Our study aims to investigate the health benefit of regular physical exercise participation on a series of COVID-19 outcomes including COVID-19 morbidity, mortality, and cure rate.


Prefecture-level panel data related to physical exercise and the COVID-19 pandemic in China were collected from January 1 to March 17, 2020, (N = 21379). Multiple linear regression was conducted, and the ordinary least squares technique was used to estimate the coefficient.


It was shown that regular sports participation significantly negatively affected COVID-19 morbidity (estimate = -1.1061, p<0.01) and mortality (estimate = -0.3836, p<0.01), and positively affected cure rate (estimate = 0.0448, p<0.01), implying that engaging in physical exercise regularly does have a significant positive effect on COVID-19 outcomes. Then, we explored the heterogeneity of the effect of physical exercise on areas with different risk levels and it was revealed that the effect of physical exercise was more pronounced in high-risk areas in terms of morbidity (estimate = -1.8776, p<0.01 in high-risk areas; estimate = -0.0037, p<0.01 in low-risk areas), mortality (estimate = -0.3982, p<0.01 in high-risk areas; estimate = -0.3492, p<0.01 in low-risk areas), and cure rate (estimate = 0.0807, p<0.01 in high-risk areas; 0.0193 = -0.0037, p<0.05 in low-risk areas).


Our results suggest that regularly engaging in physical exercise before the pandemic has positive health effects, especially in the case of a more severe epidemic. Therefore, we urge readers to actively engage in physical exercise so that we can reduce the risks in the event of a pandemic.

1 Introduction

As an ongoing pandemic, the COVID-19 pandemic has so far infected 500 million people and killed more than 6 million people worldwide. On January 30, 2020, it was declared global health emergency by the World Health Organization (WHO), and then a global pandemic on March 11, 2020 [1]. The COVID-19 pandemic has posed huge challenges to economic and social development and people’s daily life around the world.
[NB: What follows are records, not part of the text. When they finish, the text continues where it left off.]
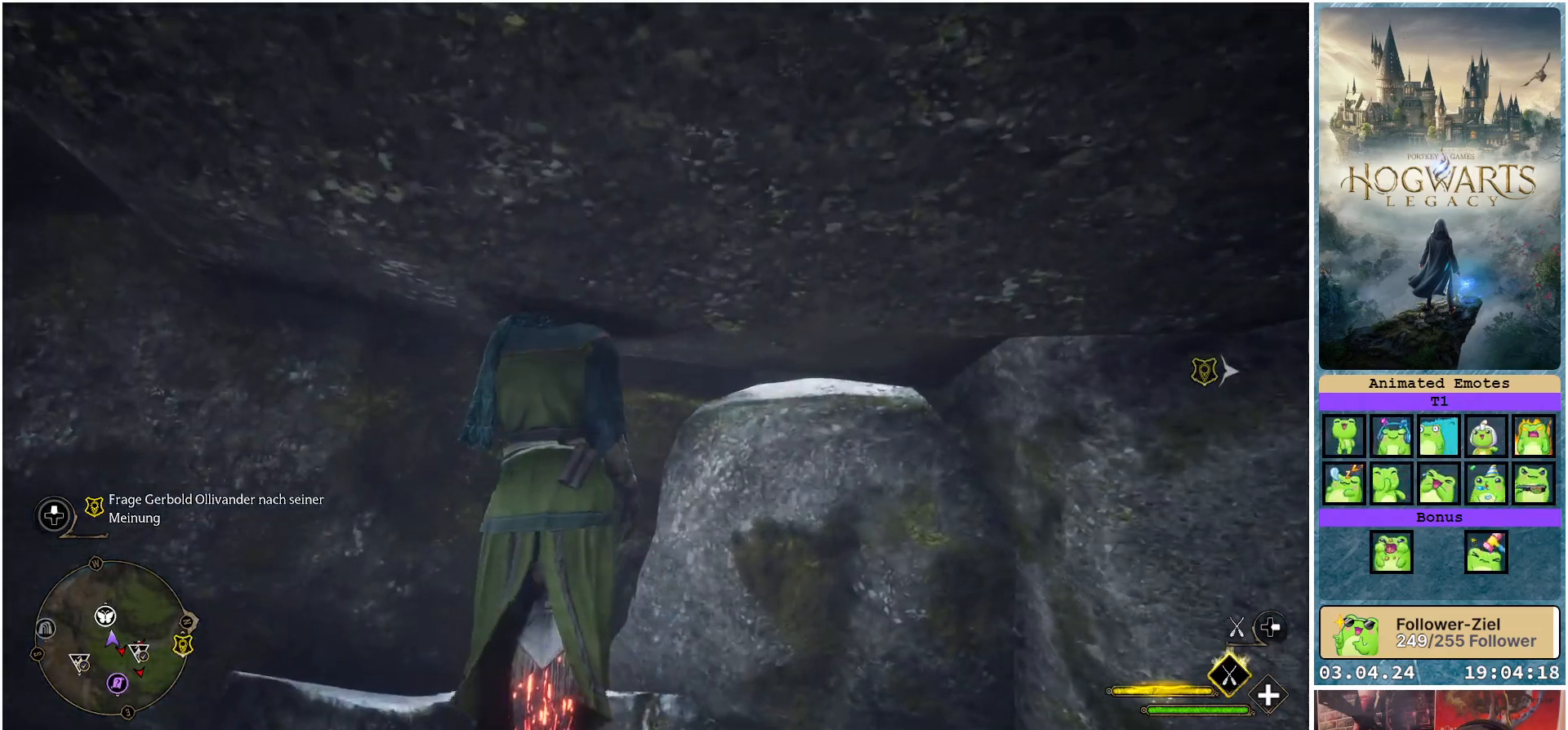
{"buttons": [], "left_stick": "left", "right_stick": "center", "events": [[67, "left_stick", "left"]]}
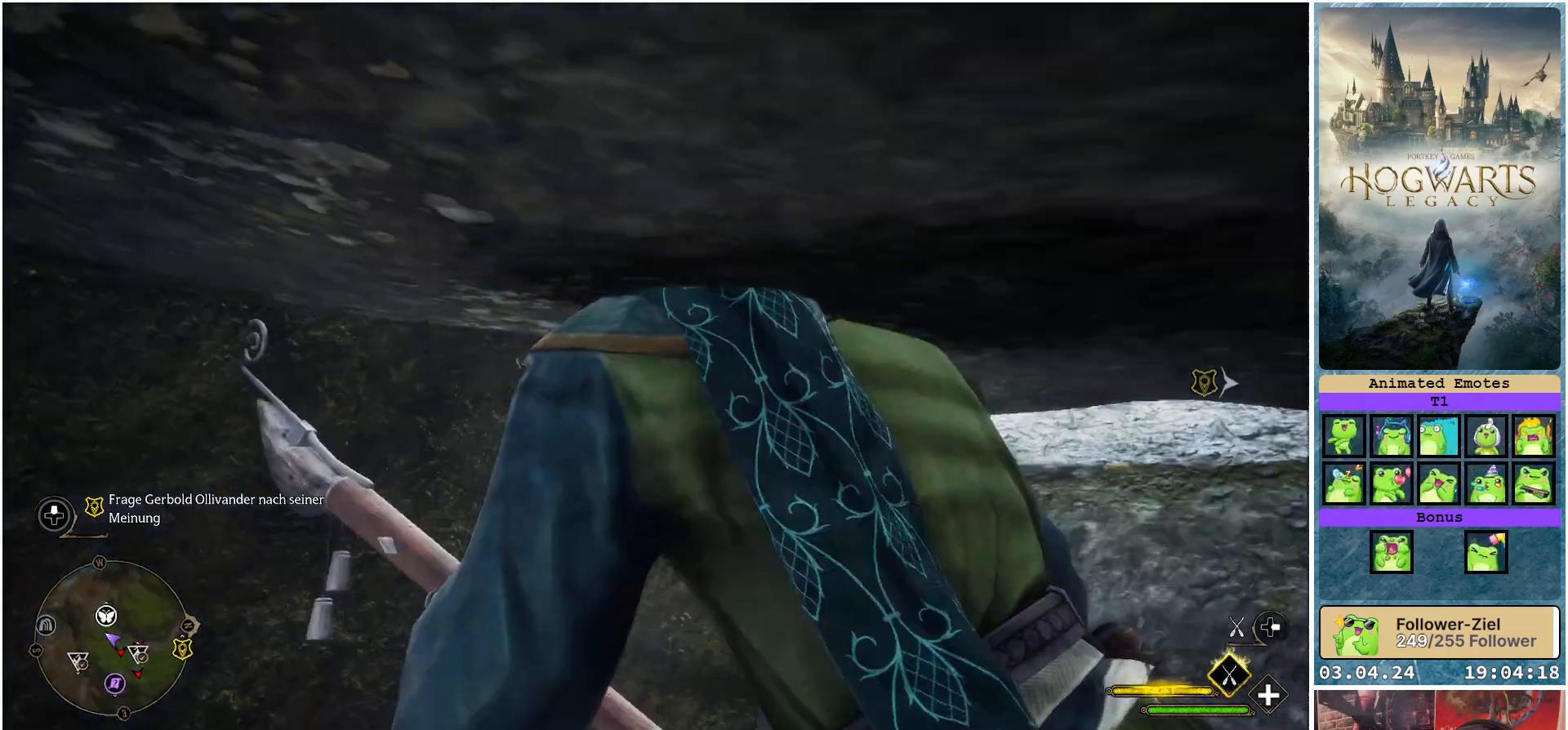
{"buttons": [], "left_stick": "left", "right_stick": "center", "events": []}
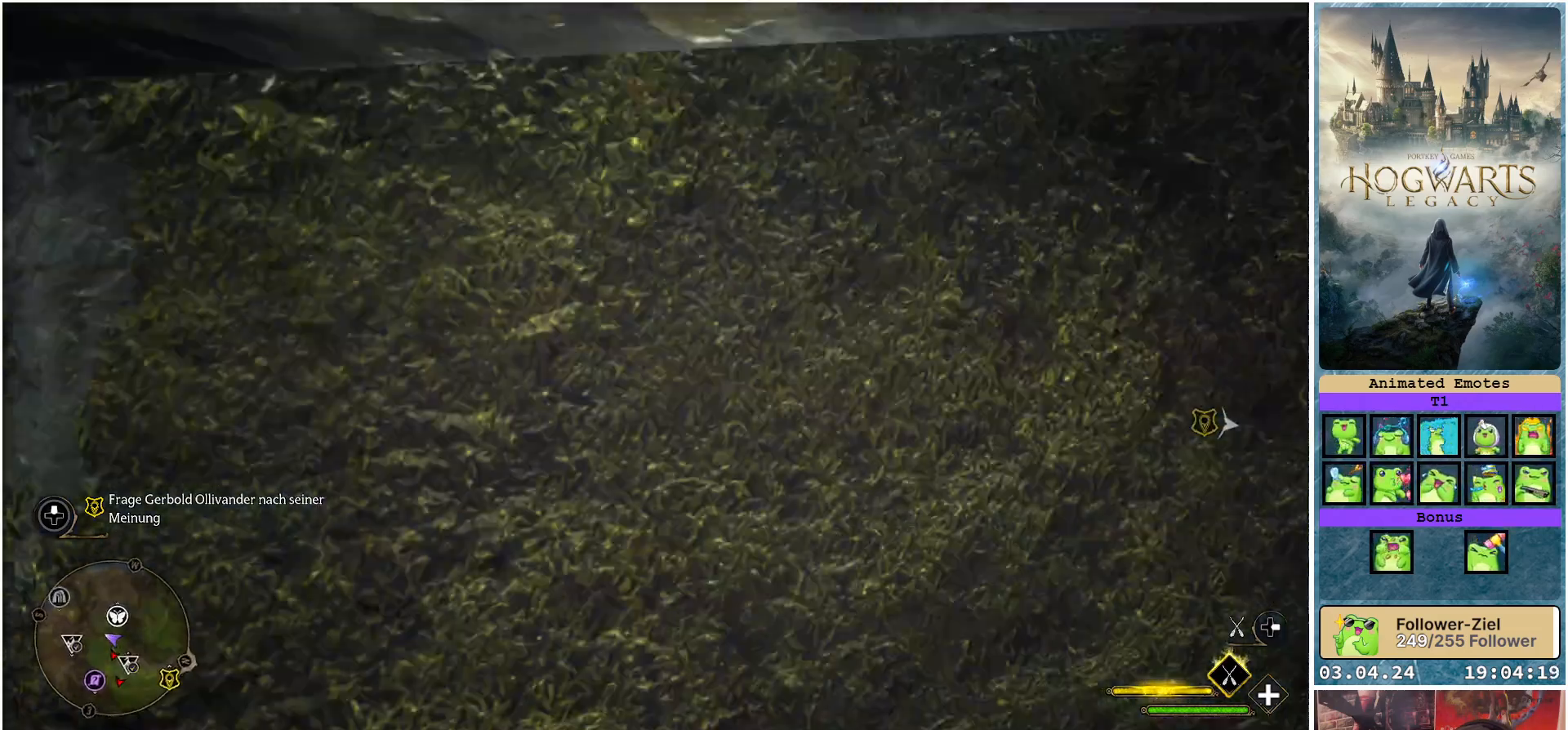
{"buttons": ["L1"], "left_stick": "center", "right_stick": "center", "events": [[17, "L1", "down"], [183, "left_stick", "center"]]}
A large number of medical resources are currently occupied, and the lack of such resources has led to excess mortality [2, 3]. In addition, public health measures such as quarantine and isolation, work at home, and school closure, have seriously affected normal social order and economic production, brought huge economic losses [4], and also have caused a negative impact on the quality of life and physical and mental health of populations worldwide [5]. Therefore, intervention measures should be taken to curb the outbreak as much as possible and minimize the adverse consequences of the epidemic.

Despite a range of outbreak mitigation strategies aimed at social distancing in most countries, practices that have been effective in preventing most citizens from becoming infected during the pandemic, such strategies have paradoxically left people with no immunity to the virus and therefore vulnerable to additional waves of infection [6]. In addition, these public health policies have led to the closure of public places such as parks and gyms, resulting in an increase in sedentary behavior and a decrease in physical exercise (PEx) among individuals, which has also adversely impacted people’s immunity. It is believed that the world will not be able to return to pre-pandemic normalcy until safe and effective vaccines are available and global vaccination programs are successfully implemented [7]. Therefore, countries around the world have been actively developing and promoting COVID-19 vaccines since the outbreak of the COVID-19 pandemic. As of April 26, 2022, a cumulative total of 11.55 billion doses of the COVID-19 vaccine has been reported worldwide, with a vaccination rate of 65.16% [8]. In China, as of April 29, 2022, there have been a cumulative total of 334,308,000 doses administered, with a vaccination rate of 88.64%.

However, despite the proven effectiveness of the vaccine in preventing infection and avoiding critical conditions [9, 10], it has become evident that the SARS-CoV-2 virus can mutate very rapidly [11, 12] with strong antibody evasion [1316]. Besides, there are still potential negative effects of vaccination [17], especially the prevalence of relatively low vaccination rates but high mortality rates in the elderly [18]. Therefore, at this stage, in addition to timely and effective pharmacological interventions, non-pharmacological interventions aimed at improving autoimmunity are also crucial. As an important part of a healthy lifestyle, it is of great theoretical and practical significance to explore the health benefits of physical exercise in the COVID-19 pandemic.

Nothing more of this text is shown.